In the Internet world of WWW, sometimes the link that a person hopes will lead them to the next page, doesn't. This may be because the page has moved, the web site has moved, or some other reason. "Good" in my paper is how well the graph continues to allow someone to follow a series of edges (links) from one vertex (page) to another. All the while when someone else is actively trying to "break" the graph so that you can't get from any vertex to another. To quantify how good one graph is compared to another, I set up a game between an attacker looking to break the graph and a repair person trying to repair the graph in between attacks.

Continuing to add to the complexity of the problem, is: what percentage of the total graph is the attacker and the repair person allowed to see during their respective turns and how much of that small piece are they allowed to affect. Because after all, if either the attacker or the repair could see the entire graph, it would be too easy to find the best place to attack or repair the damage. Details on different combinations of what an attacker might go after (edges or vertices), how much of the graph he is allowed to see in order to select which edge or vertex to remove, how much of the graph the repaired is allowed to see, and what kind of repair she can make are part of the paper (an arXiv copy is here). Spoiler alert!! (The USW is the best.)

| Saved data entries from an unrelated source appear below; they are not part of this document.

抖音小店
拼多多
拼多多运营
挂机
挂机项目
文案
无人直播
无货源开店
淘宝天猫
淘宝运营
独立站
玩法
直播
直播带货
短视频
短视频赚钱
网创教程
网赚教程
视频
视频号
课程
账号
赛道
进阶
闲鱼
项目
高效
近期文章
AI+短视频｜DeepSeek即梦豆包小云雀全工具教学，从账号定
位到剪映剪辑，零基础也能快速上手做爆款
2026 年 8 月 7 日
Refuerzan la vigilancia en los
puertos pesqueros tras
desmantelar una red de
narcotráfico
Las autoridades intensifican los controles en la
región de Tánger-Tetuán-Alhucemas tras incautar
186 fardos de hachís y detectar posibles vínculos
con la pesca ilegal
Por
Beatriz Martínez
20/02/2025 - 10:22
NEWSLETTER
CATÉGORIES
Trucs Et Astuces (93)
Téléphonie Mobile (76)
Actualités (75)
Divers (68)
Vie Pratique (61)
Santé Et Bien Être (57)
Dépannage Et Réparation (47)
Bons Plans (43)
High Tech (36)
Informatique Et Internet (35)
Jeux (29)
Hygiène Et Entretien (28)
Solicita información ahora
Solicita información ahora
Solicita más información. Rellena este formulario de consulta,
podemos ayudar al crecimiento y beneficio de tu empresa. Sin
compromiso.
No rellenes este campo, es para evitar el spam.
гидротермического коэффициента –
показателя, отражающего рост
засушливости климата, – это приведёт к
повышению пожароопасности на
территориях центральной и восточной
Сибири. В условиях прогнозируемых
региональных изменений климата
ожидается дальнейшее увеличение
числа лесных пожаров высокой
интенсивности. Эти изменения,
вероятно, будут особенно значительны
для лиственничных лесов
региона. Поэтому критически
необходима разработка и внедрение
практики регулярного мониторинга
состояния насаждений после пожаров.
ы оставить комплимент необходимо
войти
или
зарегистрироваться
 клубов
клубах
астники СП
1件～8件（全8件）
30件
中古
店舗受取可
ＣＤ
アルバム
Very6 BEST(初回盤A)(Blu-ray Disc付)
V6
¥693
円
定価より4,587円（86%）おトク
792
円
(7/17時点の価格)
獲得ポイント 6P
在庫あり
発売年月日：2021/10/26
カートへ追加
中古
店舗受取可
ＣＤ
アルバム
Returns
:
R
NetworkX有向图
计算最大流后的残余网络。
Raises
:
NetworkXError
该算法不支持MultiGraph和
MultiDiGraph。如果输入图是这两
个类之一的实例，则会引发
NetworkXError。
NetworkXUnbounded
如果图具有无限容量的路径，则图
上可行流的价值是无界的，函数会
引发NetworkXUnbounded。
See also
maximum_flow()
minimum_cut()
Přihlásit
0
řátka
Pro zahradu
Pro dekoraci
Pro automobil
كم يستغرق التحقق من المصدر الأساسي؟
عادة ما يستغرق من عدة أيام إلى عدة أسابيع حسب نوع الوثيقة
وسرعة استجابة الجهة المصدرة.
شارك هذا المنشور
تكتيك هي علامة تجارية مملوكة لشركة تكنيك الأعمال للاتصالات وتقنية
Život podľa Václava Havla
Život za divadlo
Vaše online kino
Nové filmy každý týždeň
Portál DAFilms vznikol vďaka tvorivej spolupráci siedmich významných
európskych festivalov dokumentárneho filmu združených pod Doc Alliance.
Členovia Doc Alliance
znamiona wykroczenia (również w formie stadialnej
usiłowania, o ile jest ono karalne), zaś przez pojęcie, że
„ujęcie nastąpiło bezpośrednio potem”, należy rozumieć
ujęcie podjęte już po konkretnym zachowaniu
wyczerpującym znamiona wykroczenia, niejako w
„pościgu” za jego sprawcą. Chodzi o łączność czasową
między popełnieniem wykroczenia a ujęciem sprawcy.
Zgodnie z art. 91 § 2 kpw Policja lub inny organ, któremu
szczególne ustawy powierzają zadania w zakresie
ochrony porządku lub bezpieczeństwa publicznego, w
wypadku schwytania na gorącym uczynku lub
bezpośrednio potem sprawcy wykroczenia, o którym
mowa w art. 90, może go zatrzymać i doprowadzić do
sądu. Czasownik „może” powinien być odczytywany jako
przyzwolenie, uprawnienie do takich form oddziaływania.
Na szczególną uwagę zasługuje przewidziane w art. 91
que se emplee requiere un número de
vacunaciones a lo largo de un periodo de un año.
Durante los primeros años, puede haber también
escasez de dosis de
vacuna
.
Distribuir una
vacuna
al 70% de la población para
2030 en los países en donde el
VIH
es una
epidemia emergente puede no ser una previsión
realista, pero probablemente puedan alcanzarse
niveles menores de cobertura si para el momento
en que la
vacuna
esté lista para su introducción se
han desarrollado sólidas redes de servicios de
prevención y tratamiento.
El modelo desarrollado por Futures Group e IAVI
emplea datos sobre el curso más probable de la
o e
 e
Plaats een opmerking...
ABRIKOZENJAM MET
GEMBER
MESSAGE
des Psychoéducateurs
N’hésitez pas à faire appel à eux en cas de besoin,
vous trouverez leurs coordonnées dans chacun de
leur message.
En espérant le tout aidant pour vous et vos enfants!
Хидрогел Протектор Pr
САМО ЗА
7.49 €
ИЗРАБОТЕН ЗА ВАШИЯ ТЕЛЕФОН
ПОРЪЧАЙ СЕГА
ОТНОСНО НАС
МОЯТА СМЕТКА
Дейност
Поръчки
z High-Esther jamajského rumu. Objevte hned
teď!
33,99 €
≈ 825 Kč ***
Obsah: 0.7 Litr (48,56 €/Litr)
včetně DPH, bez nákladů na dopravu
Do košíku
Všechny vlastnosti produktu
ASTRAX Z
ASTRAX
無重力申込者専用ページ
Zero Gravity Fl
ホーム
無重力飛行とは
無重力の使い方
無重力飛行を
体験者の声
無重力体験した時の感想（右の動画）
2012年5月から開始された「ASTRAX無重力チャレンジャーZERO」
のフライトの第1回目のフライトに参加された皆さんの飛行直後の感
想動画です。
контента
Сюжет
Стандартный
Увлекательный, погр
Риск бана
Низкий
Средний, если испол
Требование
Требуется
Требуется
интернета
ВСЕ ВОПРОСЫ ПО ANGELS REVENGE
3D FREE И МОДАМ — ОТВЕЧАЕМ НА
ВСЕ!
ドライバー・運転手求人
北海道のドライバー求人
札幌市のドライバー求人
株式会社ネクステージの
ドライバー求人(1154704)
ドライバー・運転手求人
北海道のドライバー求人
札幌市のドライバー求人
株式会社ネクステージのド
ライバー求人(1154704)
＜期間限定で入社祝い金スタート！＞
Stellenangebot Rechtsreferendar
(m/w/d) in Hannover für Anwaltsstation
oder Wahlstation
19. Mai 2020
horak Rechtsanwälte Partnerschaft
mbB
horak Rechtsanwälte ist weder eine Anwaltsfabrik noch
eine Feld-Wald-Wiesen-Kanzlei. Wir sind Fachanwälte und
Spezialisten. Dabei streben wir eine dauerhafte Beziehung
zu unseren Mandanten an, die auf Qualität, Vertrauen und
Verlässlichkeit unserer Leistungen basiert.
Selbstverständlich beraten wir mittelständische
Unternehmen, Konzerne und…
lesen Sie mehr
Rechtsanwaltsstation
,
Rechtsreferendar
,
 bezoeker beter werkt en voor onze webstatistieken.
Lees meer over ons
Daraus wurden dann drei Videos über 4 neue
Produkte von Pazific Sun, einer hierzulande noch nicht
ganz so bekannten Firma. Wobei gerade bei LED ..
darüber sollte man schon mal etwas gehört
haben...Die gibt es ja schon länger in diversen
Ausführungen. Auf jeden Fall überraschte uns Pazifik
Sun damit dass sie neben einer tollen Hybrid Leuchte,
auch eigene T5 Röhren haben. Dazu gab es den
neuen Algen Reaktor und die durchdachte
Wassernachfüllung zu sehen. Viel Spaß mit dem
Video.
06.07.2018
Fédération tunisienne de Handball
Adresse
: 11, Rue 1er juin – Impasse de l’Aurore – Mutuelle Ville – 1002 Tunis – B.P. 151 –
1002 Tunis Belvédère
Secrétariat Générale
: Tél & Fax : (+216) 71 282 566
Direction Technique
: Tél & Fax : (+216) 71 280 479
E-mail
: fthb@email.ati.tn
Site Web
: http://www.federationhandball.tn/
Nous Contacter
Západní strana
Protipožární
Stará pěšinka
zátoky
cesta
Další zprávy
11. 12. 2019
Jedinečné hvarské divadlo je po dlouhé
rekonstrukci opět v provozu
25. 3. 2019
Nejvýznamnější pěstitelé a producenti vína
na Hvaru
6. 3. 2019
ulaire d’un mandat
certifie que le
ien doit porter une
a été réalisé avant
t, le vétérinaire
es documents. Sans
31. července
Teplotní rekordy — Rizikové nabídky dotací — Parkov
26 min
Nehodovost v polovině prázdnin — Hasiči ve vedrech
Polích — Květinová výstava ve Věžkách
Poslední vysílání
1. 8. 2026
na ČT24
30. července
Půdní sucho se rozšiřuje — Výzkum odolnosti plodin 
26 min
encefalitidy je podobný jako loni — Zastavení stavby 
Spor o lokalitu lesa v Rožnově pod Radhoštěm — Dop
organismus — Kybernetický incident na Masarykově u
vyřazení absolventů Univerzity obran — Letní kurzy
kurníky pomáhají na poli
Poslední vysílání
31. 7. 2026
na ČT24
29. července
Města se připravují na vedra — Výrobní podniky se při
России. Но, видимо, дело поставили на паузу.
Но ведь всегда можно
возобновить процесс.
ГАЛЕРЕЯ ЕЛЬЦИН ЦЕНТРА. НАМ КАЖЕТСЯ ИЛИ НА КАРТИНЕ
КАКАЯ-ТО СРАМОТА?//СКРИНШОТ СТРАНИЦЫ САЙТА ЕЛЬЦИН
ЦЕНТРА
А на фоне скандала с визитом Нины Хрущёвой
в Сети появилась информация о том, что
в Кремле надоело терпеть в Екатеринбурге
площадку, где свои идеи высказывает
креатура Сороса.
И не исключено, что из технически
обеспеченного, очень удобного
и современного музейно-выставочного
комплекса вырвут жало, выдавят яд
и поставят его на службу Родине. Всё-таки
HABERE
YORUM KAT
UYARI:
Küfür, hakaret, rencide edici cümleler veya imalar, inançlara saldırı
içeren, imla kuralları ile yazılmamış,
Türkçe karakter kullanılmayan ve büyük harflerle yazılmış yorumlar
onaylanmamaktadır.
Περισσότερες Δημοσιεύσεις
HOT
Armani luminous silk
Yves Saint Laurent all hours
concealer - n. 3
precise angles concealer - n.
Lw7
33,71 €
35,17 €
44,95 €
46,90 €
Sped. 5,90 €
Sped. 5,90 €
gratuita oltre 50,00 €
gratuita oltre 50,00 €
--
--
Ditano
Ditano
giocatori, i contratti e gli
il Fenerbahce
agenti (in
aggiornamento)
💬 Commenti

Back the second part of the answer to the first question. Now that we have identified a graph that can remain connected and functional after being attacked repeated times, we can talk about how the contents of a page could still be reached and recovered when things are unreachable or gone. Things like; when the originator is gone, when the originator's original site is gone, or when the digital information at the original site is no longer supported by the current technology (think about a WordPerfect file as part of a web page). Looking at solving these types of questions is what digital preservation is about and what Dr. Michael L. Nelson and I are researching.

I'm looking forward to the Hypertext conference and lively, informative and thought provoking presentations.

I hope that you have a nice day and I'll talk to you later.